Mr. Kifa's information on the Aramaic language goes back to the mid 19th and early 20th centuries. His erroneous information do not satisfy modern scholarship in the study of the Aramaic language.
His claim that the parchment do not last more than 600 years is wrong. The Dead Sea Scrolls were written on parchment almost two thousand years ago, they were discovere in the Dead Sea area in 1947. Mr. Kifa could see them if he goes to the Museum of Jerusalem where they are displayed.
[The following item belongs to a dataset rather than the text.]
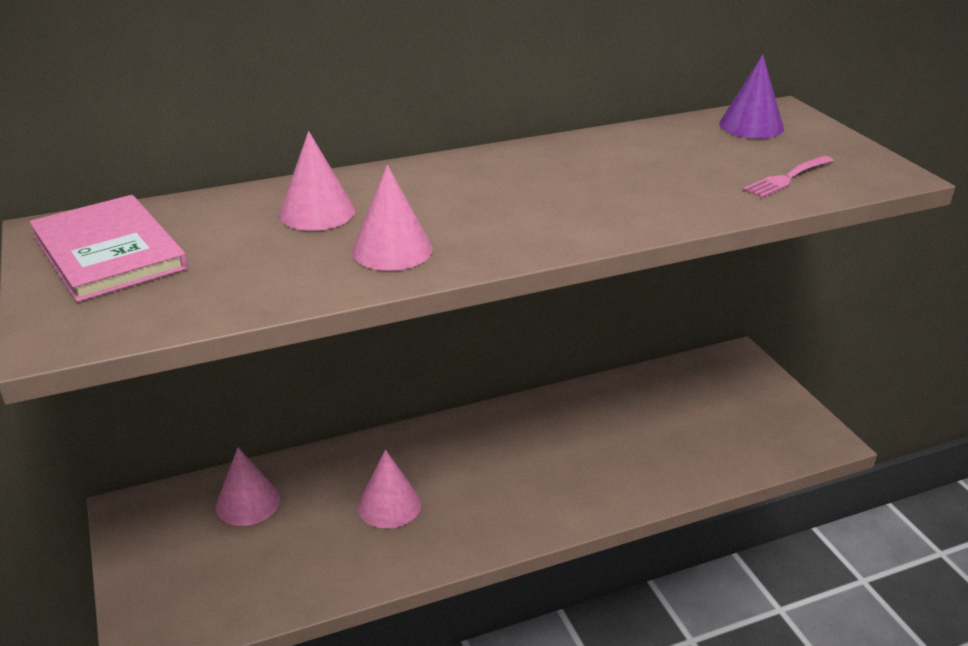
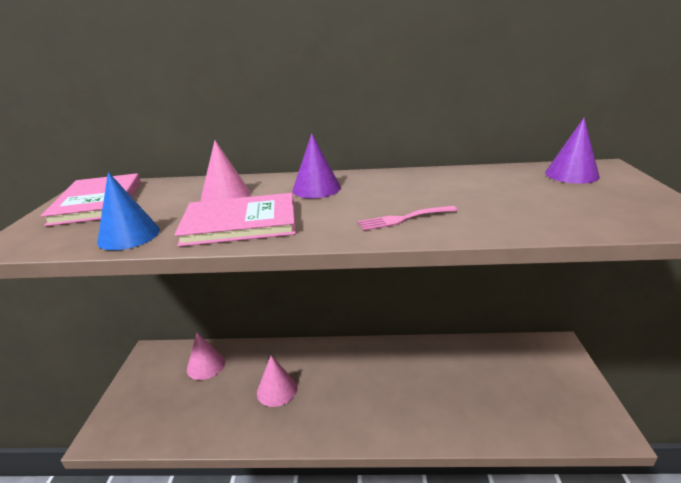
camera: 25 degrees right, 5 degrees down
(246, 292) = (129, 235): none -> blue cone
(392, 250) = (240, 223): pink cone -> pink book
(444, 185) = (316, 188): none -> purple cone
(787, 178) = (580, 213): pink fork -> pink fork (403, 219)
Here at Princeton University, we have two volumes of the Gospel of St. John written on parchment in the Estrangelo Syriac script, they beolong to the 10-11 century A.D. Mr. Kifa is welcome to come and see them displayed in the Princeton Library Museum of Manuscripts (the Near East Dept.).
The Elephantine Papyri of Egypt were written in Aramaic on papyrus, they belong to the 5th-6th century B.C., that is more than 2500 years ago.
I worked on an Aramaic manuscript written on parchment that belongs to the 2nd-3rd century A.D., that is 1700 years ago.
Mr. Kifa should refrain from giving erroneous information about the Aramaic language.